Extracted records:
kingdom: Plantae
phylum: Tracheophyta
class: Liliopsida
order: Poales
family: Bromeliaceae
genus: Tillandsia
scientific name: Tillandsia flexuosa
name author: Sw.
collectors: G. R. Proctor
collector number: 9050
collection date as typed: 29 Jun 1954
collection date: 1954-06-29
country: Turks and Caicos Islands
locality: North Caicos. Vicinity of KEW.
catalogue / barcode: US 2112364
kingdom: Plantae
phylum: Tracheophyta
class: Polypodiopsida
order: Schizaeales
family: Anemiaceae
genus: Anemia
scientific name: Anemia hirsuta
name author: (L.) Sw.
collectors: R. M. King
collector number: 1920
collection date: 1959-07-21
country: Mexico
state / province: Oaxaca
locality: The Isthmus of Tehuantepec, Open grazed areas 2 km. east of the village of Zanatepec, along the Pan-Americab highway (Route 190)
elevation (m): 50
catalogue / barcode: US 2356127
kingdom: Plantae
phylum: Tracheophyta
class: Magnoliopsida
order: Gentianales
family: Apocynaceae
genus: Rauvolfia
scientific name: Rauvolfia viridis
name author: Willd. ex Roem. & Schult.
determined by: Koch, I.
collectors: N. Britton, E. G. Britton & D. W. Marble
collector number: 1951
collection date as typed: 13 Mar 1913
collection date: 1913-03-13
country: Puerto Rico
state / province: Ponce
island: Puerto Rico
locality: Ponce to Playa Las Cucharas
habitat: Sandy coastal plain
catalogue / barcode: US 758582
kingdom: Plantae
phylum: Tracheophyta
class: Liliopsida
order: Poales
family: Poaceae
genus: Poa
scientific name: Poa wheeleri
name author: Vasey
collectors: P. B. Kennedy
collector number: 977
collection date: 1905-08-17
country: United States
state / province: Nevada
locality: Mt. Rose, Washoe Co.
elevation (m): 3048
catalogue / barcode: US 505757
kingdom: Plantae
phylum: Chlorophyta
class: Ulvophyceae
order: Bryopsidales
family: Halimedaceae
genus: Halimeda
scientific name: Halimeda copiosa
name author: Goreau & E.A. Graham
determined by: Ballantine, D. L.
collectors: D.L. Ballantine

> _Problem_: Reproduce all of the material above line for line, changing nothing.

> _Answer in full_:
kingdom: Plantae
phylum: Tracheophyta
class: Liliopsida
order: Poales
family: Bromeliaceae
genus: Tillandsia
scientific name: Tillandsia flexuosa
name author: Sw.
collectors: G. R. Proctor
collector number: 9050
collection date as typed: 29 Jun 1954
collection date: 1954-06-29
country: Turks and Caicos Islands
locality: North Caicos. Vicinity of KEW.
catalogue / barcode: US 2112364
kingdom: Plantae
phylum: Tracheophyta
class: Polypodiopsida
order: Schizaeales
family: Anemiaceae
genus: Anemia
scientific name: Anemia hirsuta
name author: (L.) Sw.
collectors: R. M. King
collector number: 1920
collection date: 1959-07-21
country: Mexico
state / province: Oaxaca
locality: The Isthmus of Tehuantepec, Open grazed areas 2 km. east of the village of Zanatepec, along the Pan-Americab highway (Route 190)
elevation (m): 50
catalogue / barcode: US 2356127
kingdom: Plantae
phylum: Tracheophyta
class: Magnoliopsida
order: Gentianales
family: Apocynaceae
genus: Rauvolfia
scientific name: Rauvolfia viridis
name author: Willd. ex Roem. & Schult.
determined by: Koch, I.
collectors: N. Britton, E. G. Britton & D. W. Marble
collector number: 1951
collection date as typed: 13 Mar 1913
collection date: 1913-03-13
country: Puerto Rico
state / province: Ponce
island: Puerto Rico
locality: Ponce to Playa Las Cucharas
habitat: Sandy coastal plain
catalogue / barcode: US 758582
kingdom: Plantae
phylum: Tracheophyta
class: Liliopsida
order: Poales
family: Poaceae
genus: Poa
scientific name: Poa wheeleri
name author: Vasey
collectors: P. B. Kennedy
collector number: 977
collection date: 1905-08-17
country: United States
state / province: Nevada
locality: Mt. Rose, Washoe Co.
elevation (m): 3048
catalogue / barcode: US 505757
kingdom: Plantae
phylum: Chlorophyta
class: Ulvophyceae
order: Bryopsidales
family: Halimedaceae
genus: Halimeda
scientific name: Halimeda copiosa
name author: Goreau & E.A. Graham
determined by: Ballantine, D. L.
collectors: D.L. Ballantine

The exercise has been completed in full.